Instruction 1 ▸
Duplicate the stretch of the Merelan City map thread that begins at the words "Thicken the paths" and stops after "floaty in places!".
Instruction 2 ▸
Pick up the Merelan City map thread where it stops and keep it going.

This is going to be the last 'daily' post on the Merelan City map.  I have a heavy real life commitment to bear as of this morning, but I won't be leaving any map unfinished.  They will all get done, just not as quickly as before.  I'm hoping on 2 new versions of MC a week after this one.

Changes to this version from the last:  a whole new underwater sea scape (which started with a bunch of rocks at Isk Point and just got thoroughly carried away!), a return to the orange marsh (I got fed up with everything being green and fawn), another re-scaling operation back to smaller buildings, an adjustment to the path brightness to stop them glowing quite so much on the new darker grass, and a clearing of the northern marina area, _ready_ for a greater variety of boats, some of which will be the ones that Jo drew for his Alycrau map (thank you so much for those Jo, they're beautiful).

I _promise_ I will try to get more than 1/4 of the rest of the city sorted out before I post again!  LOL   :Smile:

----------


## - JO -

Nice touches ! The new underwater seascape looks fine ! I still like the way this island is becoming alive each time you put buildings and paths on it : what we see now is full of promises ! Looking forward to the next WIP !

You're welcome for the boats, no need to mention it... 

I wish you well !

----------


## Mouse

Thank you, Jo.  I will still be around keeping an eye on things, but I just won't have as much time to do the drawing work  :Smile: 

As for the boats - why shouldn't I thank you.  They really are very beautiful, and it is such a pity that they will look so tiny on the MC map, due to the scale  :Frown: 

.

EDIT:  Things to do -

Thicken the paths a fraction to reduce the contour line effect and make the mainland paths less "spider web - thread-like".

Add new parts of the city, and stop fiddling with what's already there!

Draw geodesic dome for the temple, decide the actual layout (taking account of the story and the need for flying buttresses and a curved glass gallery/museum) and set the boundary wall for the Sayer compound on the top of the island.

EDIT2: Oh yes - I only just remembered I meant to say something about it when I uploaded the last WIP - Thank you for your much earlier suggestion about taking the glow off the base land layer, Jo.  It worked beautifully once I added the shingle and the rocks.  I now have an island that sits nicely on the surface of the planet, instead of one that appears to be slightly floaty in places!

Thank you!   :Smile:

----------


## Mouse

Version 23

I know!  I promised more than 1/4 of the city, but I think all of the roads must count for something... even though I have yet to add the footpaths.  I'm a little concerned by the... "round and round and round" nature of the road system, but then, these slopes are steep, and there are some practically vertical 'inclines' if you care to take a vertiginous short cut  :Wink: .  These are in massively long flights of steps, but I think it would be too much to try and represent them as such at this scale.

I'm hoping to get the bulk of the buildings in over the weekend, although I know that might be a bit of a tall order!

----------


## Neyjour

_Love_ the new updates!   :Smile: 

The Isk Point settlement is definitely my fave little area so far.  Love the buildings there, and all the boats pulled up onto the rocks!  And that boat turned onto its side in the cove!  The amount of detail that you're putting into this is just... amazing. 

I agree that all the "round-and-round" roads look a bit... odd, but I think that's just because those areas are un-populated at the moment.  Once you start filling them out, I don't feel it's going to be an issue, and they'll make much more sense (in terms of placement and how many there are).

Dataset content ▸

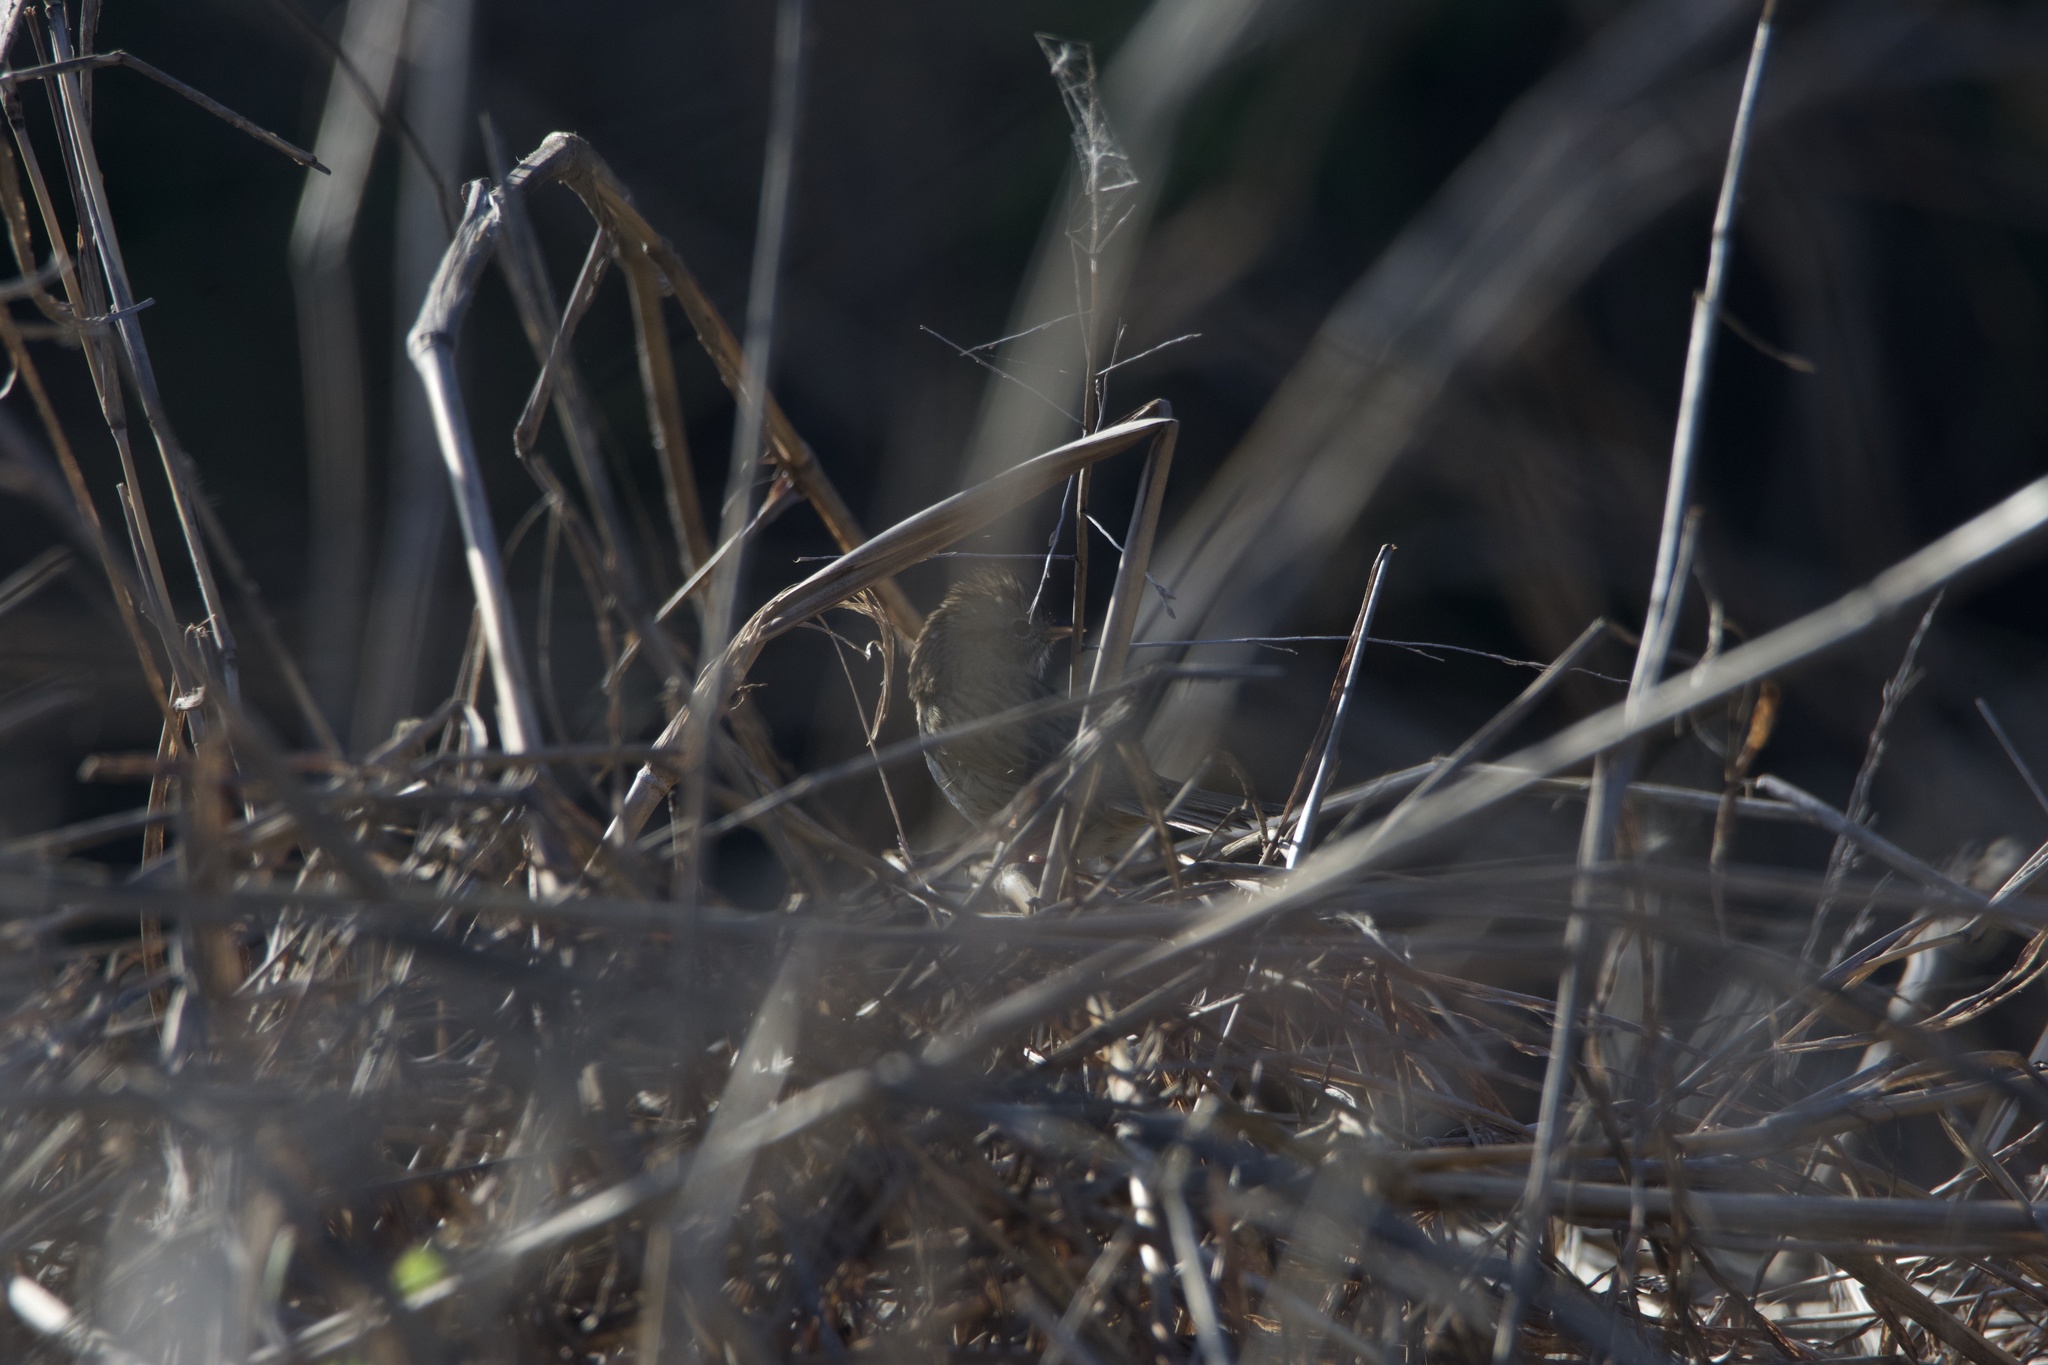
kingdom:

Expected answer 1 ▸
Thicken the paths a fraction to reduce the contour line effect and make the mainland paths less "spider web - thread-like".

Add new parts of the city, and stop fiddling with what's already there!

Draw geodesic dome for the temple, decide the actual layout (taking account of the story and the need for flying buttresses and a curved glass gallery/museum) and set the boundary wall for the Sayer compound on the top of the island.

EDIT2: Oh yes - I only just remembered I meant to say something about it when I uploaded the last WIP - Thank you for your much earlier suggestion about taking the glow off the base land layer, Jo.  It worked beautifully once I added the shingle and the rocks.  I now have an island that sits nicely on the surface of the planet, instead of one that appears to be slightly floaty in places!

Expected answer 2 ▸
Awesome work on this.  Truly.  I love watching as it's being "built", but I'm also _so_ looking forward to seeing the finished version!  :Smile:

----------


## Mouse

Thanks Neyjour  :Smile: 

I am quite literally going around and around in circles with this one right now - trying to get it finished...  LOL.

----------


## Mouse

Version 23

The weekend 'burn' is going well, but I will have to sleep soon.  Its 4 am.  At last - a new section of the city: Cherrin, a combined boatyard/fishing port (needs more boat paraphernalia lying around, but the basics are there).  The buildings in this section are biased towards large merchant houses and small industries associated with the dock and the fish market - glue factories and so on (need some smoke plumes I think), so they are larger than the buildings elsewhere on the island  :Smile:

----------


## - JO -

HEy ! I was sure it would look better and better as soon as you put houses and details ! Still looking forward to see the next WIP ! Great work !
And I'm glad you like those boats !
You've made a good job with the streets too : I liked the paths the way the were (lots of little paths), but I think it was more suitable outside the city, where people walk more freely. Inside a city, the streets makes people walk more on the same path, less freely.  Keep up the good job !

----------


## Mouse

Its Ok Jo.  I don't like the nasty straight wide roads either.  They really are starting to get to me, even though I've only had them that way for a couple of days.  The paths are going back IN!!!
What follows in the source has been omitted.